Baylor is just the most amazing little guy ever, I cannot even begin to express how proud we are of him. He has been fighting since the womb and he continues to amaze us with his fierce determination.  I firmly believe that God has something incredible in store for Baylor's future. I am just so blessed that I get to be his mama!  He is a true miracle.  Keep on working hard Bay Bay...the sky is the limit!


Sunday, August 20, 2017

First Day of School 2017

What a wonderful summer we had! Jam packed full of beach trips, field trips and lots of play-dates. We swam more this summer than we ever had before and it was an absolute blast.  We saw movies, went to the library, drank lots of slushies, went to the park, chick-fil-a and swam like fish.  I would say our summer was a success.

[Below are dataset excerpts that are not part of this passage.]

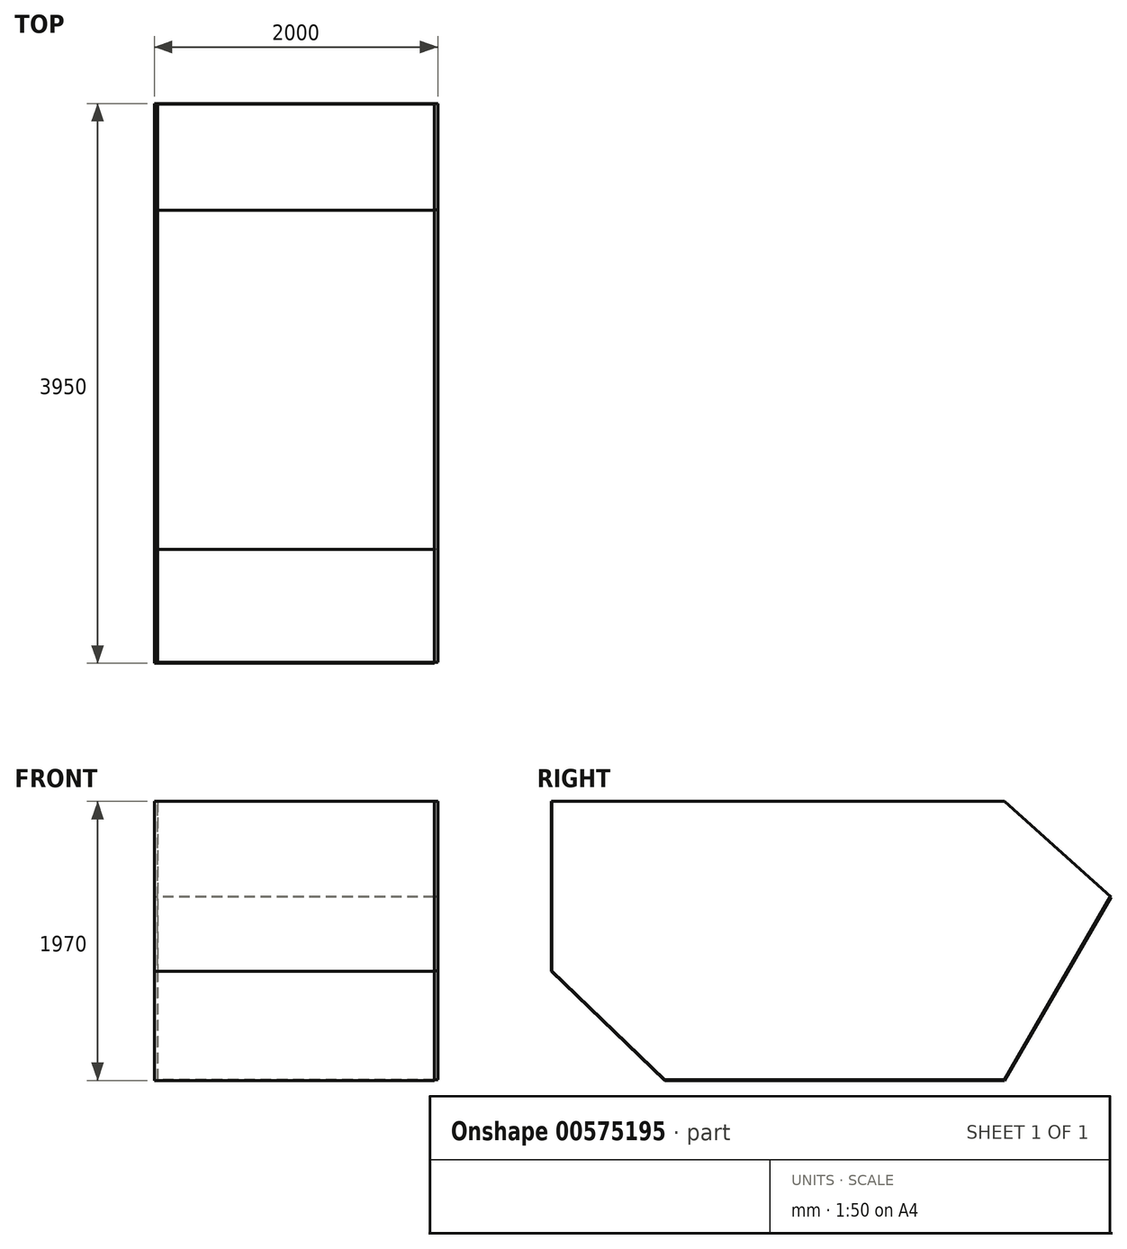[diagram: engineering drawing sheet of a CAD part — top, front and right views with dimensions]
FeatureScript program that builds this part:
annotation { "Feature Type Name" : "Feature", "Feature Type Description" : "" }
export const myFeature = defineFeature(function(context is Context, id is Id, definition is map)
    precondition{}
    {
        {
            var Q0;
            Q0=qCreatedBy(makeId("Right.planeOp"),FACE);
            var sketch = newSketch(context, id + "F0", { "sketchPlane" : qUnion([Q0])});
            skLineSegment(sketch, "E0", {"start": v(0, 0) * mm, "end": v(0, -1200) * mm});
            skLineSegment(sketch, "E1", {"start": v(0, -1200) * mm, "end": v(800, -1970) * mm});
            skLineSegment(sketch, "E2", {"start": v(800, -1970) * mm, "end": v(3200, -1970) * mm});
            skLineSegment(sketch, "E3", {"start": v(3200, -1970) * mm, "end": v(3950, -676.22) * mm});
            skLineSegment(sketch, "E4", {"start": v(3950, -676.22) * mm, "end": v(3200, 0) * mm});
            skLineSegment(sketch, "E5", {"start": v(3200, 0) * mm, "end": v(0, 0) * mm});
            skSolve(sketch);
        }
        {
            var Q0;
            Q0=makeQuery(id+"F0.imprint","IMPRINT",FACE,{"disambiguationData":[TD([[makeQuery(id+"F0.imprint","IMPRINT",EDGE,{"derivedFrom":sQuery(id+"F0.wireOp",EDGE,"E0")}),1.0]])]});
            extrude(context, id + "F1", {"entities" : qUnion([Q0]), "depth" : 25 * mm, "offsetDistance" : 25 * mm});
        }
        {
            var Q0;
            Q0=makeQuery(id+"F1.opExtrude","CAP_FACE",FACE,{"disambiguationData":[OSD([sQuery(id+"F0.wireOp",EDGE,"E0"),sQuery(id+"F0.wireOp",EDGE,"E1"),sQuery(id+"F0.wireOp",EDGE,"E2"),sQuery(id+"F0.wireOp",EDGE,"E3"),sQuery(id+"F0.wireOp",EDGE,"E4"),sQuery(id+"F0.wireOp",EDGE,"E5")])],"isStart":false});
            var sketch = newSketch(context, id + "F2", { "sketchPlane" : qUnion([Q0])});
            skLineSegment(sketch, "E6.0", {"start": v(3197.12, -1965) * mm, "end": v(3945.67, -673.72) * mm});
            skLineSegment(sketch, "E6.1", {"start": v(802.02, -1965) * mm, "end": v(3197.12, -1965) * mm});
            skLineSegment(sketch, "E6.2", {"start": v(5, -1197.87) * mm, "end": v(802.02, -1965) * mm});
            skLineSegment(sketch, "E6.3", {"start": v(5, 0) * mm, "end": v(5, -1197.87) * mm});
            skLineSegment(sketch, "E7", {"start": v(5, 0) * mm, "end": v(0, 0) * mm});
            skLineSegment(sketch, "E8", {"start": v(0, 0) * mm, "end": v(0, -1200) * mm});
            skLineSegment(sketch, "E9", {"start": v(0, -1200) * mm, "end": v(800, -1970) * mm});
            skLineSegment(sketch, "E10", {"start": v(800, -1970) * mm, "end": v(3200, -1970) * mm});
            skLineSegment(sketch, "E11", {"start": v(3200, -1970) * mm, "end": v(3950, -676.22) * mm});
            skLineSegment(sketch, "E12", {"start": v(3950, -676.22) * mm, "end": v(3945.67, -673.72) * mm});
            skSolve(sketch);
        }
        {
            var Q0;
            Q0=makeQuery(id+"F2.imprint","IMPRINT",FACE,{"disambiguationData":[TD([[makeQuery(id+"F2.imprint","IMPRINT",EDGE,{"derivedFrom":sQuery(id+"F2.wireOp",EDGE,"E6.0")}),-1.0]])]});
            extrude(context, id + "F3", {"entities" : qUnion([Q0]), "operationType" : NewBodyOperationType.ADD, "depth" : 1950 * mm, "offsetDistance" : 25 * mm});
        }
        {
            var Q0;
            Q0=makeQuery(id+"F3.opExtrude","CAP_FACE",FACE,{"disambiguationData":[OSD([sQuery(id+"F2.wireOp",EDGE,"E6.0"),sQuery(id+"F2.wireOp",EDGE,"E6.1"),sQuery(id+"F2.wireOp",EDGE,"E6.2"),sQuery(id+"F2.wireOp",EDGE,"E6.3"),sQuery(id+"F2.wireOp",EDGE,"E7"),sQuery(id+"F2.wireOp",EDGE,"E8"),sQuery(id+"F2.wireOp",EDGE,"E9"),sQuery(id+"F2.wireOp",EDGE,"E10"),sQuery(id+"F2.wireOp",EDGE,"E11"),sQuery(id+"F2.wireOp",EDGE,"E12")])],"isStart":false});
            var sketch = newSketch(context, id + "F4", { "sketchPlane" : qUnion([Q0])});
            skLineSegment(sketch, "E13.0", {"start": v(3200, 0) * mm, "end": v(5, 0) * mm});
            skLineSegment(sketch, "E14.0", {"start": v(3950, -676.22) * mm, "end": v(3200, 0) * mm});
            skLineSegment(sketch, "E15.0", {"start": v(3200, -1970) * mm, "end": v(3950, -676.22) * mm});
            skLineSegment(sketch, "E16.0", {"start": v(800, -1970) * mm, "end": v(3200, -1970) * mm});
            skLineSegment(sketch, "E17.0", {"start": v(0, -1200) * mm, "end": v(800, -1970) * mm});
            skLineSegment(sketch, "E18.0", {"start": v(0, 0) * mm, "end": v(0, -1200) * mm});
            skSolve(sketch);
        }
        {
            var Q0;
            Q0=makeQuery(id+"F4.imprint","IMPRINT",FACE,{"disambiguationData":[TD([[makeQuery(id+"F4.imprint","IMPRINT",EDGE,{"derivedFrom":sQuery(id+"F4.wireOp",EDGE,"E13.0")}),1.0]])]});
            extrude(context, id + "F5", {"entities" : qUnion([Q0]), "depth" : 25 * mm, "offsetDistance" : 25 * mm});
        }
    });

But all good things must come to an end and my little guys started back school this week.  I was overly emotional because my sweet Aubrey started "official" school!  Kindergarten is the real deal.  I had a very brief moment of wanting to home-school her, but that passed quickly.  Aubrey is such a social butterfly, so I knew school would be a huge adventure for her.  She is attending a small, christian school near our house and it is just perfect for her.  She has loved every minute of it so far and I know it will continue to be a great experience for her. Weston started back at his preschool, but it has been more challenging for him because he really misses Aubrey.  He is very dependent on her and feels lost without her. He is adjusting and hopefully the morning meltdowns will subside.  He is such a momma's boy, so it is very hard for me to make him go.  I just melt when he says, "but I just want to stay with you!"  My sweet Bay Bay is home with me full time, although we spend a good portion of our week with him in therapy.  We are getting Speech, Occupational, and Physical therapy each week.  It is so exhausting but we are seeing huge strides in his development.  He works so hard! 

I am so proud of each one of my kiddos!  They are so unique and different, but all three are equally amazing and determined.  Here's to a great year of Kindergarten, Pre-K3 and therapy!  













Time please slow down...  
I just love their innocence and sweetness!!!